MADD National President Wendy J. Hamilton said the report highlights the dangers faced by large numbers of children. "No child should be put at risk by having to ride in the car with a drinking driver," Hamilton said. "We call on lawmakers and public safety officials to do more to stop drivers from taking deadly chances with the lives of kids."

"Driving intoxicated with kids in the car is a form of child abuse pure and simple," said Hamilton. "It must not be tolerated by lawmakers, communities, or family members." The MADD report makes several recommendations, including calls to:

-- Provide public awareness and training on child endangerment issues for judges, attorneys, law enforcement, family services, and other heath and safety officials.

-- Establish state child endangerment laws that apply specifically to children at least 16 years old.

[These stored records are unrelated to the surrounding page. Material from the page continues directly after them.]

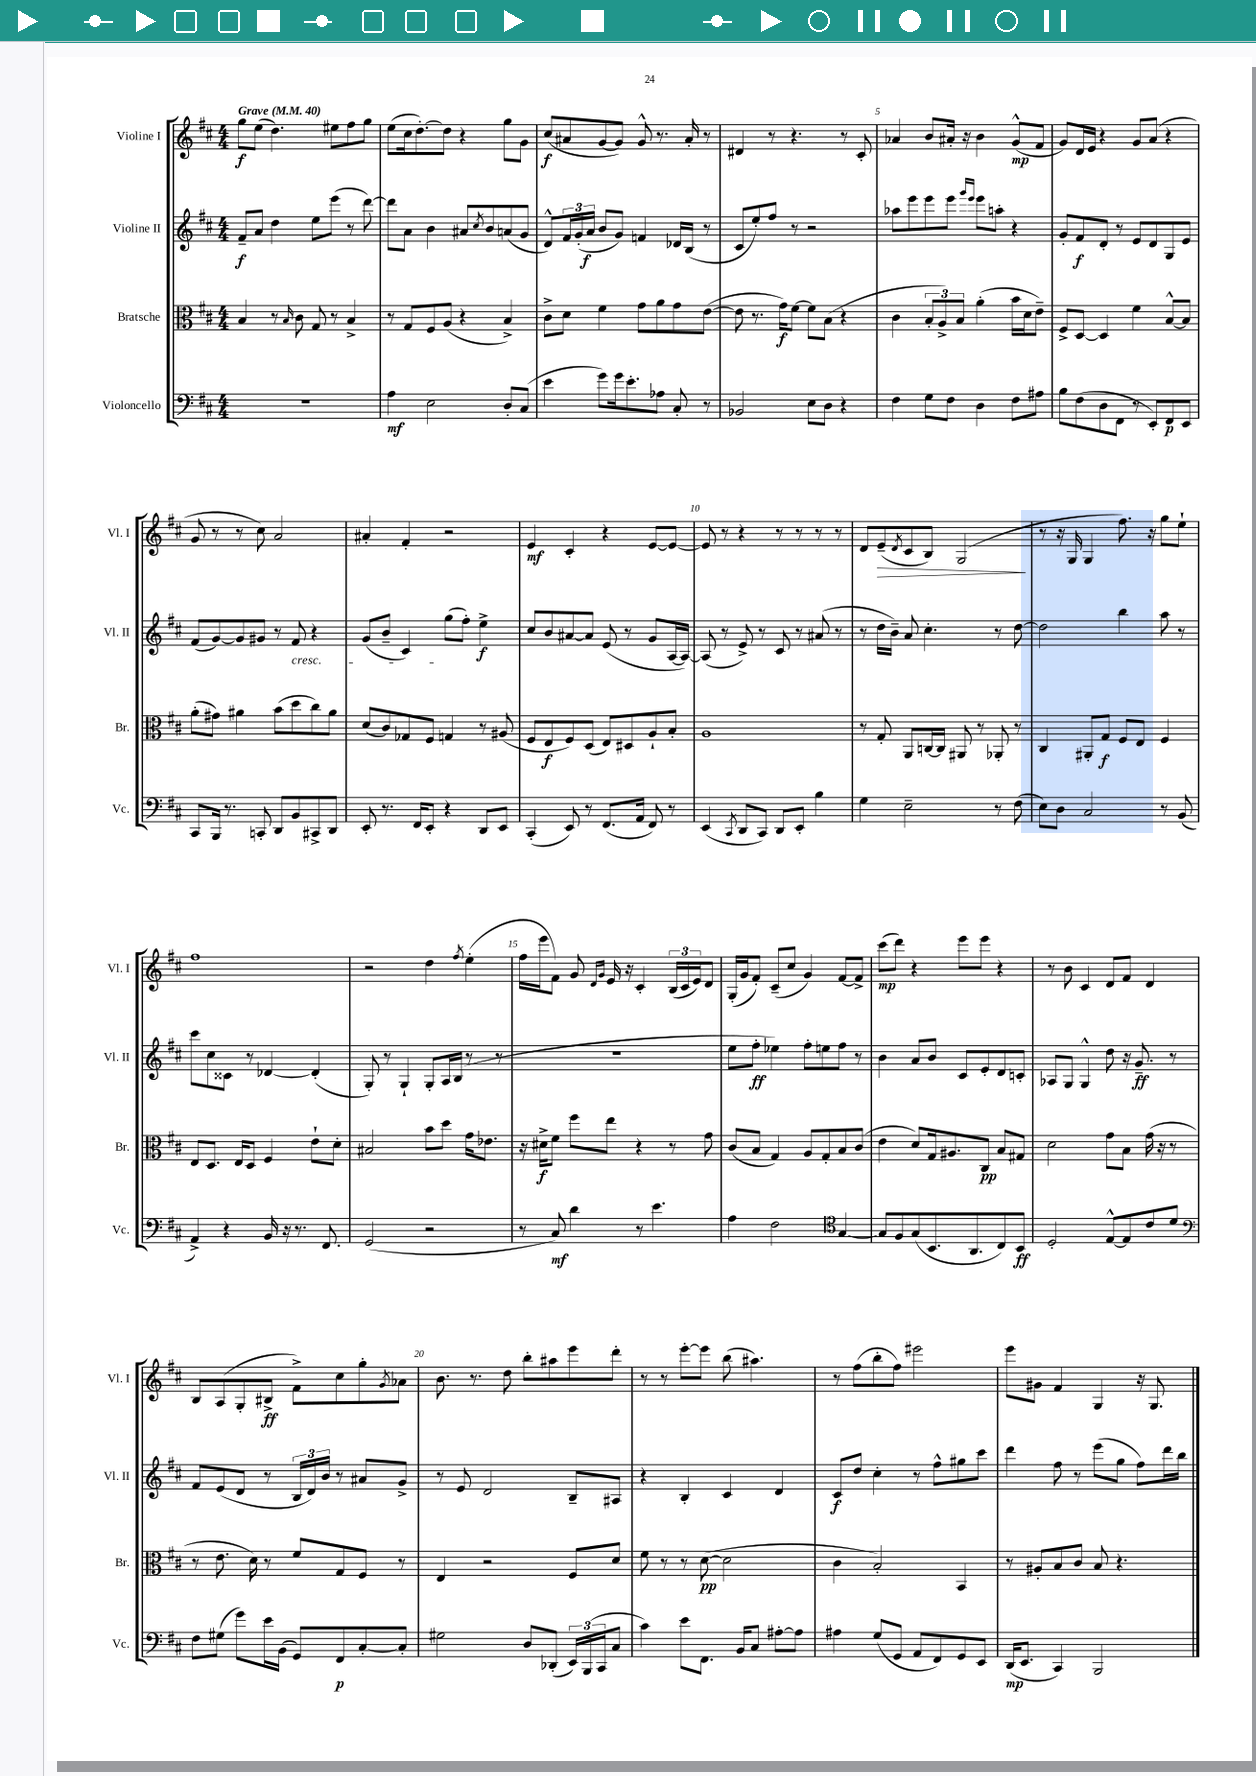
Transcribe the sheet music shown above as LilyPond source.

<<
\new StaffGroup <<
\new Staff = "s0" \with { instrumentName = "Violine I" shortInstrumentName = "Vl. I" } {
    \clef treble \key d \major \numericTimeSignature \time 4/4 \tempo "Grave" 4 = 40
    g''8\f e''8( d''4.) eis''8 fis''8 g''8 |
    e''8( cis''16 d''8.~-.) d''8 r4 g''8 g'8 |
    cis''8\f( ais'8 g'8~ g'8) g'8-^ r8. ais'16-. r8 |
    dis'4 r8 r4. r8 cis'8-. |
    aes'4 b'8 ais'16-. r16 b'4 g'8-^\mp( fis'8 |
    g'8) d'16 e'16 r4 g'8 a'8( r4 |
    g'8 r8 r8 cis''8) a'2 |
    ais'4-. fis'4-. r2 |
    e'4\mf cis'4-. r4 e'8~ e'8~ |
    e'8 r8 r4 r8 r8 r8 r8 |
    d'8 e'8--\>( \acciaccatura { d'8 } cis'8 b8) g2\!( |
    r8 r16 g16 g4 fis''8.) r16 g''8 e''8-! |
    fis''1 |
    r2 d''4 \acciaccatura { fis''8 } e''4-.( |
    fis''16 e'''16 fis'8) g'8 \grace { d'16 g'16 } e'16 r16 cis'4-. \tuplet 3/2 { b16( cis'16 e'16) } d'8 |
    g16-.( g'16 fis'8-.) cis'8--( cis''8 g'4) fis'8~ fis'8-> |
    cis'''8\mp( d'''8) r4 e'''8 e'''8 r4 |
    r8 b'8 cis'4 d'8 fis'8 d'4 |
    b8 a8( g8-. bis8->\ff fis'8->) cis''8 g''8-. \acciaccatura { g'8 } aes'8 |
    b'8. r8. d''8 b''8-. ais''8 e'''8 d'''8-. |
    r8 r8 e'''8~-. e'''8 b''8( ais''4.) |
    r8 fis''8( b''8-. fis''8) eis'''2 |
    e'''8 gis'8 fis'4 g4 r16 g8. \bar "|." |
}
\new Staff = "s1" \with { instrumentName = "Violine II" shortInstrumentName = "Vl. II" } {
    \clef treble \key d \major \numericTimeSignature \time 4/4
    fis'8--\f a'8 d''4 e''8 e'''8( r8 d'''8~) |
    d'''8 a'8 b'4 ais'8 \acciaccatura { cis''8 } b'8 a'8( g'8 |
    d'8-^) \tuplet 3/2 { fis'16 g'16-.( a'16\f } b'8 g'8) f'4 des'16 b16( r8 |
    cis'8 e''8-.) fis''8 r8 r2 |
    aes''8 e'''8 e'''8 e'''8 \grace { g'''16 e'''16 } e'''8 a''8-. r4 |
    g'8-. fis'8\f d'8-. r8 e'8 d'8 g8 e'8 |
    fis'8( g'8~) g'8 gis'8 r8 fis'8\cresc r4 |
    g'8( b'8-- cis'4) g''8\!( fis''8-.) e''4->\f |
    cis''8 b'8 ais'8~ ais'8 e'8( r8 g'8 a16~ a16~) |
    a8( r8 e'8->) r8 cis'8 r8 ais'8( r8 |
    r8 d''16 b'16--) a'8 cis''4.-. r8 d''8~ |
    d''2 b''4 a''8 r8 |
    cis'''8 cis''8 cisis'8 r8 des'4~ des'4-.( |
    g8-.) r8 g4-! g8-. a16 b16( r8 r8 |
    R1 |
    e''8 fis''8-.\ff ees''4) fis''8-. e''8 fis''8 r8 |
    b'4 a'8 b'8 cis'8 e'8-. d'8 c'8-. |
    aes8 g8 g4-^ d''8 r16 g'8.--\ff r8 |
    fis'8 e'8( d'8 r8 \tuplet 3/2 { b16 d'16) b'16 } r8 ais'8 g'8-> |
    r8 e'8 d'2 b8-- ais8 |
    r4 b4-. cis'4 d'4 |
    cis'8\f d''8 cis''4-. r8 fis''8-^ gis''8 cis'''8 |
    d'''4 fis''8 r8 e'''8( g''8 fis''8) d'''16 b''16 \bar "|." |
}
\new Staff = "s2" \with { instrumentName = "Bratsche" shortInstrumentName = "Br." } {
    \clef alto \key d \major \numericTimeSignature \time 4/4
    b4 r8 \grace { b16 } cis'8 g8 r8 b4-> |
    r8 g8 fis8 a8( r4 b4->) |
    cis'8-> d'8 fis'4 g'8 a'8 g'8 e'8~( |
    e'8 r8. g'16\f) fis'8~ fis'8 b8( r4 |
    cis'4 \tuplet 3/2 { b8-. a8->) b8 } a'4-.( b'16 d'16 e'8--) |
    fis8-> d8~ d4 fis'4 b8~-^ b8 |
    a'8-.( gis'8) ais'4 b'8( d''8 cis''8) ais'8 |
    d'8( cis'8) ges8 fis8 g4 r8 ais8( |
    fis8 e8\f fis8) d8( e8) dis8 a8-! b8-. |
    a1 |
    r8 g8-. a,8 c16~ c16 ais,8 r8 aes,8-. r8 |
    cis4 ais,8-. g8\f fis8 e8 fis4 |
    e8 d8. e16 d8 fis4 e'8-! d'8-. |
    bis2 b'8 d''8 g'16 ees'8. |
    r16 dis'16->\f fis'8 fis''8 e''8 r4 r8 g'8 |
    cis'8( b8 g4) a8 g8-. b8 cis'8( |
    e'4 d'8) g16 ais8. cis8\pp b8 gis8 |
    d'2 g'8 b8 g'16( r16 r8 |
    r8 e'8. d'16) r8 fis'8 g8 fis8 r8 |
    e4 r2 fis8 d'8 |
    fis'8 r8 r8 d'8~\pp( d'2 |
    cis'4 b2-.) b,4 |
    r8 ais8-. b8 cis'8 b8 r4. \bar "|." |
}
\new Staff = "s3" \with { instrumentName = "Violoncello" shortInstrumentName = "Vc." } {
    \clef bass \key d \major \numericTimeSignature \time 4/4
    r1 |
    a4\mf e2 d8-. cis8( |
    e'4 g'8) g'16 e'8.-. aes8 cis8-. r8 |
    bes,2 e8 d8 r4 |
    fis4 g8 fis8 d4 fis8 ais8 |
    b8 fis8( d8 fis,8 r8 e,8-.) fis,8\p e,8 |
    cis,8 b,,16 r8. c,8-. d,8 b,8 cis,8-> d,8 |
    e,8-. r8. fis,16 e,8-. r4 d,8 e,8 |
    cis,4-.( e,8) r8 fis,8.( a,16 fis,8) r8 |
    e,4( \acciaccatura { cis,8 } d,8 cis,8) d,8 e,8-. b4 |
    g4 e2-- r8 fis8( |
    e8) d8 cis2 r8 b,8( |
    a,4->) r4 b,16 r16 r8. fis,8. |
    g,2( r2 |
    r8 cis8\mf) d'4 r8 e'4. |
    a4 fis2 \clef tenor g4~ |
    g8 fis8 g8( b,8. a,8. cis8) b,8\ff |
    d2-. e8~-^ e8 cis'8 d'8 |
    \clef bass fis8 gis8( g'8) e'16 b,16( g,8) fis,8\p cis8~-. cis8-. |
    gis2 d8 des,8-.( \tuplet 3/2 { e,16) b,,16( cis,16 } cis8 |
    cis'4) e'8 fis,8. b,16 cis8 ais8~-. ais8 |
    ais4 g8( g,8 a,8 fis,8) g,8 e,8 |
    d,16\mp( e,8. cis,4) b,,2 \bar "|." |
}
>>
>>
\layout { \context { \Score \override BarNumber.break-visibility = ##(#f #t #t) barNumberVisibility = #(every-nth-bar-number-visible 5) } }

-- Increase enforcement of child passenger safety laws, adopt primary seat belt laws, and consider a provision for adding points to driver's license records for violations.

-- Provide for the revocation or suspension of drivers' licenses for alcohol-related child endangerment violations.

-- Require installation of alcohol ignition interlock device on vehicles used by a child endangerment offender to transport children.

-- Include a mandatory provision in every separation agreement and divorce decree that prohibits either parent from drinking and driving (or driving under the influence of other drugs) with minor children in the vehicle.

The CDC study, as published in a recent issue of Morbidity and Mortality Weekly Report, found that the majority of children who died in alcohol-related crashes were not riding in proper child- safety restraints. Of the 1,451 children killed in such collisions about whom there was information available about child-safety restraints, only 466, or 32 percent, were properly buckled up. The study also found that the majority of drinking drivers in those crashes survived, suggesting that more children may have survived if the driver had placed them in appropriate child safety seat equipment.

"Interventions such as sobriety checkpoints and vigorous enforcement of child safety seat and seat belt laws save lives. We also know that primary seat belt laws, which allow police to stop and ticket a motorist solely for being unbelted, work to reduce crash deaths," said Sue Binder, MD, CDC Injury Center director. "Broader use community-based interventions such as these will help protect our nation's children from the dangers of alcohol-impaired driving."

The MADD report highlights the January 1, 1998, death of Carlie McDonald, a 5-year-old Wyoming girl killed by her intoxicated mother who was driving with a blood-alcohol content level of 0.22, more than twice the illegal limit. At the time of the crash, Carlie was placed in a front seat; a safety booster seat was unused in the back seat.

"Nobody should have to go through what I have after I lost Carlie," Carlie's father, Lieutenant Carl McDonald of the Wyoming Highway Patrol, said. "Adults who drink have no business driving in any circumstances. But getting behind the wheel drunk with a child in the car is a crime that needs to be enforced and punished severely."

MADD has prepared a series of tips for families and agencies who work with children:

-- If you see an adult who is visibly impaired attempting to drive with a child in the car, calmly suggest alternative transportation, recommend the driver postpone travel, or offer to drive the child. Also, call 911 with as much information as possible, document the situation, and notify another parent or caregiver immediately.

-- Parents dealing with repeat violations, child custody and visitation should ask a third party, like a neighbor, to witness when the child is picked up, and request a court-ordered alcohol and drug assessment that will consider some of the provisions described in MADD's recommendations above.

-- Caregivers should teach children techniques for keeping themselves safe. If children are forced to ride with an impaired driver, they should sit quietly in the back seat with their seat belts buckled and their belongings on the floor, and tell a trusted grown-up immediately about any unsafe ride. Adults interested in empowering children with these tips and other safety messages, can request that MADD's nationally-recognized Protecting You/Protecting Me program be incorporated into their elementary school curriculum.